Cancer is most deadly when it metastasizes; when cells break away from a primary site of cancer and move through the body, triggering cancer elsewhere. Scientists have now found that some cancer cells have the ability to migrate away from the stiff tissue of a tumor. Normally, healthy cells move from softer to stiffer tissues, a process known as durotaxis. But metastatic cancer cells are an exception, exhibiting what's called adurotaxis, in which they move toward soft places.
Previous studies have shown that cells that aren't very sticky can invade tissues more forcefully than cells that are adherent. Now, University of California San Diego and San Diego State University scientists built on that work to show that contractility can change that. When non-sticky cells are exposed to a chemical that reduces their contractility, they will migrate towards stiffer tissue. When the contractility of very sticky cells is increased, they move towards less stiff tissues. The findings have been published in Cell Reports.
"The main takeaway here is that the less adherent, more contractile cells are the ones that don't exhibit typical durotactic behavior," said first study author and bioengineering graduate student Benjamin Yeoman. "But beyond that, we see this in several different types of cancer, which opens up the possibility that maybe there's this commonality between different types of carcinomas that could potentially be a target for a more universal treatment."

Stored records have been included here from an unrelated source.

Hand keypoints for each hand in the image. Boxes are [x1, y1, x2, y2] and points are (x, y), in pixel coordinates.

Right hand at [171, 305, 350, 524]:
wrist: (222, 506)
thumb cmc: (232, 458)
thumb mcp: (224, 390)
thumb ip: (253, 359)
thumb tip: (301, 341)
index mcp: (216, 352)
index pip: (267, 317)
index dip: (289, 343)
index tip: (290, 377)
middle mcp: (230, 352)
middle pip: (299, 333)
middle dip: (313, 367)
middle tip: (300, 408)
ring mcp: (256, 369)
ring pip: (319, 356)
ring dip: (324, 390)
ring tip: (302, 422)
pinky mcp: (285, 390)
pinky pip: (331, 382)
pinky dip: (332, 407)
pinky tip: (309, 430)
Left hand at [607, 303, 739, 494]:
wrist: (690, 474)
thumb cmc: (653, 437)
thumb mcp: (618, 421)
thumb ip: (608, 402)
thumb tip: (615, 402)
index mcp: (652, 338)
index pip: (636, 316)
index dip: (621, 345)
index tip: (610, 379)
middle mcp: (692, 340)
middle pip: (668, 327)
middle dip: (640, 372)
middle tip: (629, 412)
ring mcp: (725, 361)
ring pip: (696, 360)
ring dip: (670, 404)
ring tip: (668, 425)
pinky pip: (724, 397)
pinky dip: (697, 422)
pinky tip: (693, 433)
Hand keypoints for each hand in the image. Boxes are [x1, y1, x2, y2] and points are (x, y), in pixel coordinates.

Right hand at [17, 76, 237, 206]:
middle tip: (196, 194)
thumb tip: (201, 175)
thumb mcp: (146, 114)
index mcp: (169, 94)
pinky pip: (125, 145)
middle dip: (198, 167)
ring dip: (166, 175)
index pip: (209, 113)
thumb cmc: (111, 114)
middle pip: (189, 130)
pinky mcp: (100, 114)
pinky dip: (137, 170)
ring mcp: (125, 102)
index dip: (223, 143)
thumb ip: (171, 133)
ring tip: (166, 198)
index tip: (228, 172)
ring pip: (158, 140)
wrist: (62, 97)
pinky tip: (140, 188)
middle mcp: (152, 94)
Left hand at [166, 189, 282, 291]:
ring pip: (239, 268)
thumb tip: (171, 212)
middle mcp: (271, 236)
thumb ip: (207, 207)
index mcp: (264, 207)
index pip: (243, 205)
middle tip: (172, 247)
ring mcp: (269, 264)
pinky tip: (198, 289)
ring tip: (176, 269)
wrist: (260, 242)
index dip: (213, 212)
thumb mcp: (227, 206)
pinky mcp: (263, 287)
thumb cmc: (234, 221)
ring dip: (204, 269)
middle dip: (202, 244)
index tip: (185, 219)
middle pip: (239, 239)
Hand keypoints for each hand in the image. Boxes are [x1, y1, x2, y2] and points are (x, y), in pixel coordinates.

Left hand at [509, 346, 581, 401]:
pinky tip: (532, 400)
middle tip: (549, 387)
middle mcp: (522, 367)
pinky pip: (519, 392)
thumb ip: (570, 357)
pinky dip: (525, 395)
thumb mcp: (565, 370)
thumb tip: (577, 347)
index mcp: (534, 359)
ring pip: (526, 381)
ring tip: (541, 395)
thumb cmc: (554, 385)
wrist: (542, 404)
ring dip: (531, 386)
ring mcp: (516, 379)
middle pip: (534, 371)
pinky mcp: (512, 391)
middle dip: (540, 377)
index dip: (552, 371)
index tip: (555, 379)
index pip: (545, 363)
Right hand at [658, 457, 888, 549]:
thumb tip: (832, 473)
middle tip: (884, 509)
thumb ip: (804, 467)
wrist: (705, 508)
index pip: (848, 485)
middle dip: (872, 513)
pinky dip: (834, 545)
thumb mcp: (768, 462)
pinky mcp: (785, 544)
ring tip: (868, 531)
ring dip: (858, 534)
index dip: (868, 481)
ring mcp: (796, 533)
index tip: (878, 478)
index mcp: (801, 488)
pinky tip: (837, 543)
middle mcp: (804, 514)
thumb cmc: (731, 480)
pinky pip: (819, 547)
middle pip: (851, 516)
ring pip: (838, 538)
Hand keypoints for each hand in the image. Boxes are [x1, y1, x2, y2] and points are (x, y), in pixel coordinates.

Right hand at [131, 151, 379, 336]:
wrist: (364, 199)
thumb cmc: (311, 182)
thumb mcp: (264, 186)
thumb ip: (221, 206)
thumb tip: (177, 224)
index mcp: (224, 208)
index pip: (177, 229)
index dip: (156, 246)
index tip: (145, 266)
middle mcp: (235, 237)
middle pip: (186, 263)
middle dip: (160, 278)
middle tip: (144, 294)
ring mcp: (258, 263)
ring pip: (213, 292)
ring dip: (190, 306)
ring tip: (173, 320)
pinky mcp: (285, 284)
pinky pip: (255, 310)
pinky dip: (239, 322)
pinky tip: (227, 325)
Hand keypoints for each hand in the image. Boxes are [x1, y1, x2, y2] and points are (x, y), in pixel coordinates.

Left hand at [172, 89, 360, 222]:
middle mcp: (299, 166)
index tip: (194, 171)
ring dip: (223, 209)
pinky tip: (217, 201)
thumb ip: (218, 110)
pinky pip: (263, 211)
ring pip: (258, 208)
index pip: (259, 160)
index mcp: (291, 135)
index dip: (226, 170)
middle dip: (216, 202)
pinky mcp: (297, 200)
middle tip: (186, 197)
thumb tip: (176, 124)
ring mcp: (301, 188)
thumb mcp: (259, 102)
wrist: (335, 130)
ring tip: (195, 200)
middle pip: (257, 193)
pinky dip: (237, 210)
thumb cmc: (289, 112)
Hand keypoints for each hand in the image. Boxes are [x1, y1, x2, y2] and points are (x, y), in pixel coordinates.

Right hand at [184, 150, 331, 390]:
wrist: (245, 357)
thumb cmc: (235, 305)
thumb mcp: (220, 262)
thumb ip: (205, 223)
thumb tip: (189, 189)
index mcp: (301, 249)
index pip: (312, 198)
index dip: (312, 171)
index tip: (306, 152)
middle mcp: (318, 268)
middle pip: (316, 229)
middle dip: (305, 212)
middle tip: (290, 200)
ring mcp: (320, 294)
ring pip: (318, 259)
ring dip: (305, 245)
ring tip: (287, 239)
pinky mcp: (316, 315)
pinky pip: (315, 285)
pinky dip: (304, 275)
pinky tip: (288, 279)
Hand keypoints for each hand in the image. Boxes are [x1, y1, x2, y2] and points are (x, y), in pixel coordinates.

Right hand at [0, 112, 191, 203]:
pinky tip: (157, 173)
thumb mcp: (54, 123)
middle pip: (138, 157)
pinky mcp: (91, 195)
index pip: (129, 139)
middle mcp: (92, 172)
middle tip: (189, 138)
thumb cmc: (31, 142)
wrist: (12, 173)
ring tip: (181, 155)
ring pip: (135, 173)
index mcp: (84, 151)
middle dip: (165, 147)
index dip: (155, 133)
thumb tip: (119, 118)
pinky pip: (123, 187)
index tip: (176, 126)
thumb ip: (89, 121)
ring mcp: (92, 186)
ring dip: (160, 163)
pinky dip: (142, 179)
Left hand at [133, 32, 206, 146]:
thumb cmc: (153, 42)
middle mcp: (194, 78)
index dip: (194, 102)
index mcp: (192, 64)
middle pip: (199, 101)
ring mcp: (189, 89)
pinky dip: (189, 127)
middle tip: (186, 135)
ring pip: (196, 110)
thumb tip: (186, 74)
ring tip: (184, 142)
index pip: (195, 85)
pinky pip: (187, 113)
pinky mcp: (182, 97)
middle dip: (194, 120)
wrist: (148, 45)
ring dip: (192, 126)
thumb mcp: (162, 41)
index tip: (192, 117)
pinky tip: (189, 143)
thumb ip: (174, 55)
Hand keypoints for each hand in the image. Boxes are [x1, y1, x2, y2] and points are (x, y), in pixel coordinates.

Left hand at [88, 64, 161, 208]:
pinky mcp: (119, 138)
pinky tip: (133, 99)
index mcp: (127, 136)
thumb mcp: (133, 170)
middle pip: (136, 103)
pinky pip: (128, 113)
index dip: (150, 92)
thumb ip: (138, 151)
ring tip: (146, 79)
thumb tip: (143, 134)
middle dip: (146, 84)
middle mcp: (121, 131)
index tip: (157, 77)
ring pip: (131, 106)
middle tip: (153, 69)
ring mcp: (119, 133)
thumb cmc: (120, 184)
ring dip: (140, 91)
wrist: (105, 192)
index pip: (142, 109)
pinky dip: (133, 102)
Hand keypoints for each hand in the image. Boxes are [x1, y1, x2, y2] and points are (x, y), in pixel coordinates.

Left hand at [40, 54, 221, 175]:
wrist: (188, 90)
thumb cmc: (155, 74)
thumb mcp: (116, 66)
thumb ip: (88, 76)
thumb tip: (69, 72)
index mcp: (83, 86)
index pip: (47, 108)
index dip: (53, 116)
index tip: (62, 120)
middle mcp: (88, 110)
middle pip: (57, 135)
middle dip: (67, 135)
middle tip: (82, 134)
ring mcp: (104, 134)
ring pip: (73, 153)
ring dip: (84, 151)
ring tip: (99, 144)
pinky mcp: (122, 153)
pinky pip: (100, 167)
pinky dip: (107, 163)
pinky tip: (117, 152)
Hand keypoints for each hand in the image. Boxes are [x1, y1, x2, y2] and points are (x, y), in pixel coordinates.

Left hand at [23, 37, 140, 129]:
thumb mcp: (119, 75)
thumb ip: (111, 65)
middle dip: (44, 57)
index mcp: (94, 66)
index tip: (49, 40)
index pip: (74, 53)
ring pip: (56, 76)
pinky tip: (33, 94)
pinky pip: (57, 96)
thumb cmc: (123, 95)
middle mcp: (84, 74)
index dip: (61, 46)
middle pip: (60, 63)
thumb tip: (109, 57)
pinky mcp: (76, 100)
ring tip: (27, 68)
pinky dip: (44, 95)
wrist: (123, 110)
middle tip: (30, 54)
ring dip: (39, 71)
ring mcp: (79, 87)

In this work, the researchers used computational tools that revealed a connection between contractile force and the adhesion of a cell in places with a certain degree of stiffness. A microfluidic flow chamber was used to confirm the results; the researchers used video to study the cell migration. Very adherent cells moved to stiff sections in durotaxis while less sticky cells went to softer areas in adurotaxis.
"It worked perfectly," said bioengineer Parag Katira, the co-corresponding study author. "It was really an ideal collaboration, where you have experimental results that show something is different; then you have a computational model that predicts it and explains why something is happening, and then you go back and do experiments to actually test if that's going on. All of these blocks fell into place to bring this interesting result."
Myosin is a protein involved in contractility, and by altering the level of active myosin in a cell, the researchers could coax durotactic cells to move away from stiff tissues and adurotactic cells to move towards stiff areas.
The researchers are hopeful that microfluidic devices like the one used in this study could help clinicians make better predictions about disease outcomes for patients; the metastatic potential of cancer, and thus, how dangerous it is, could be evaluated more accurately. That information could inform treatment options.
"Understanding the mechanisms that govern invasion of many different tumor types enables us to better use this device to sort and count cells with weak adhesion and their percentage in a tumor, which may correlate with poor patient outcomes," said co-corresponding study Adam Engler, professor of bioengineering at UC San Diego.
The researchers acknowledged that other factors may be at work when it comes to metastasis. But contractility and adhesion seem to be involved in at least some cases.
"The point is not to say that nothing else can drive cells away from a tumor," noted Katira. "There could be other drivers for metastasis, but this is clearly an important mechanism, and the fact that cells can do this across lung, breast, and pancreatic cancer cells tells us this is generalizable."